Well firstly, the Children’s Festival is not just for children, it gives whole families the opportunity to join in some activities (for example Drop In Family Crafts and The Children’s Festival Torchlight Processional Build) and also to enjoy a superb range of evening Family Shows together. The week’s programme of workshops and activities is carefully organised to allow youngsters of different ages the best experience possible with the workshop leaders focusing their activities to match the abilities of either 4 years and under, the 5-7 year old range or children over 8 years. Some workshops are progressive and run for the week developing children’s confidence and leading to a final performance. Other workshops are more of a drop in nature. Children can choose whether they attend every session or just opt for one or two so they can have time to do something different on other days (perhaps featuring the beach or ice creams!). All in all, Sidmouth FolkWeek’s Children’s Festival is a great place for families to meet with other families, have a great week of fun and friendship and start your child’s love of the festival.
What are Fringe Festival Events and who runs them?
Sidmouth’s “Festival Fringe” is a part of the FolkWeek experience, complementing the main festival but not organised by it so FolkWeek is not responsible for it.

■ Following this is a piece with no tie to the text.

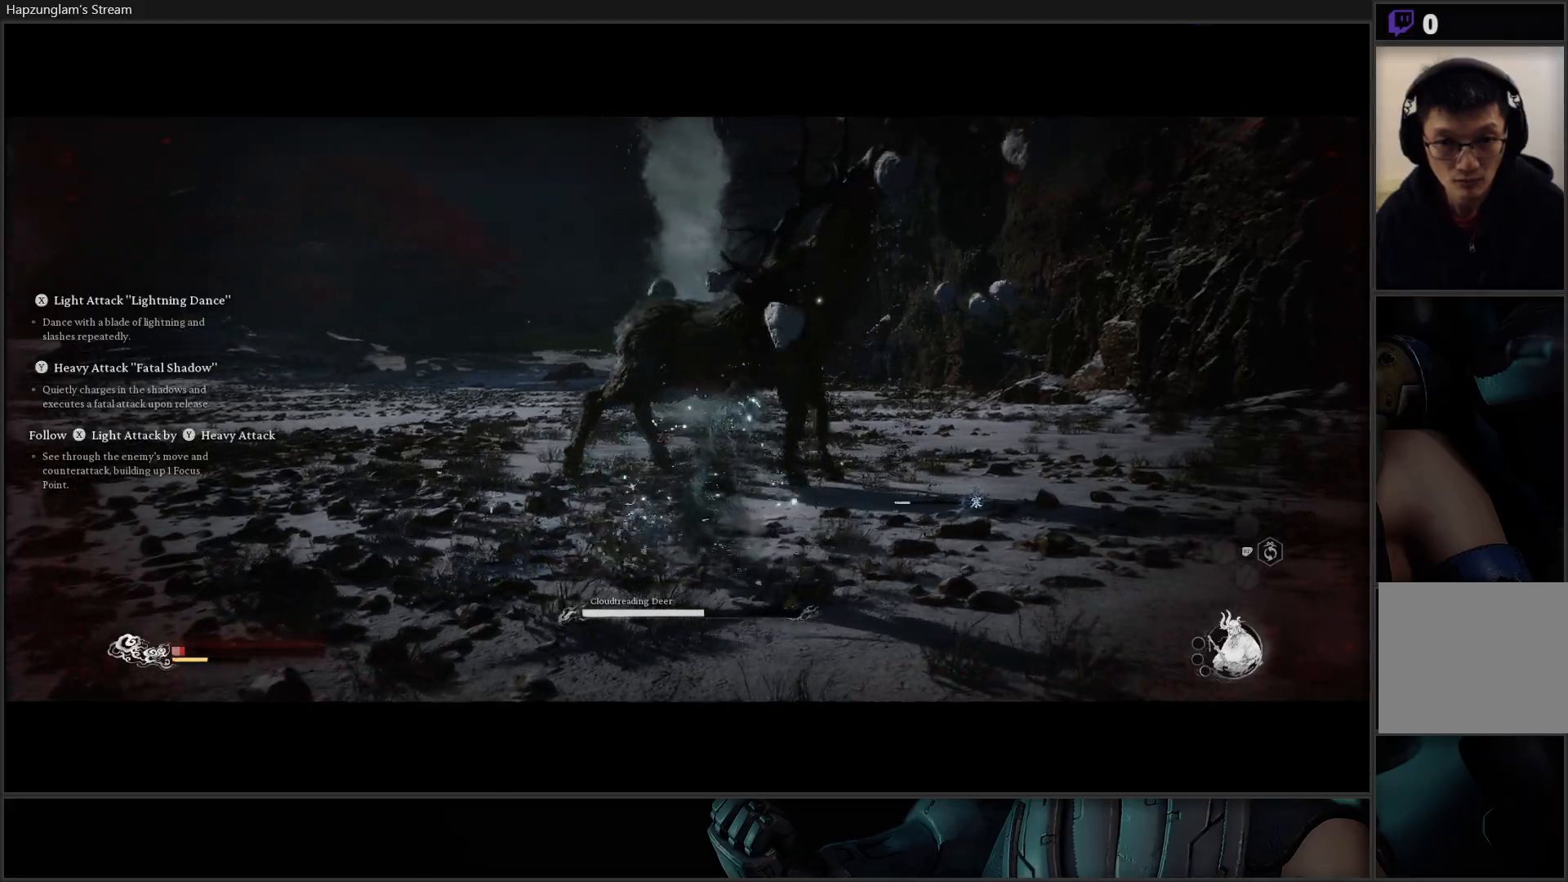
{"buttons": ["B"], "left_stick": "up-right", "right_stick": "center", "events": [[16, "B", "up"], [83, "B", "down"], [217, "B", "up"], [267, "B", "down"], [400, "B", "up"], [467, "B", "down"]]}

Some of the venues where Fringe events take place including Dukes, the Middle and Main Bars of the Anchor Inn, The Royal York and Faulkner Hotel Bar, The Swan Inn and The Volunteer Inn are active supporters of the festival. Collections at these venues are an important part of the festival’s income.
What about the Market Square?
For licensing reasons and in consideration of the Market Square shopkeepers, FolkWeek only programmes the dance events that take place after 5pm each day. The street theatre that takes place during the day is not programmed by the Festival so it does not benefit from any of their collections.
What about the Esplanade ?
East Devon District Council control trading on the Esplanade and benefit from the income generated. FolkWeek negotiated larger dedicated performance spaces in 2016 in order to preserve the atmosphere generated by informal performance and programmed dance displays.
How can I identify which of businesses around the town actually support the festival?
Many of the town shops and businesses support the festival through sponsorship and advertising. These businesses display a Sponsor or Business Supporter poster in their windows and so are easily identified as supporters. They really appreciate your trade. Please do support them as well as Official Festival Traders displaying the Festival Trader poster on our sites such as Peacock Lawn and Blackmore Gardens.
Please note however, that there are many stalls and trading areas that spring up during FolkWeek taking advantage of the opportunity FolkWeek creates. These have no connection to the Festival, are not our responsibility and contribute nothing to the festival. They also take trade away from businesses that support the Festival. Some areas including the Masonic Hall and the Seafront may look very much part of the Festival but aren’t!
We ask our audience to help the Festival by spending with our sponsors, advertisers and official traders. Thanks for your support.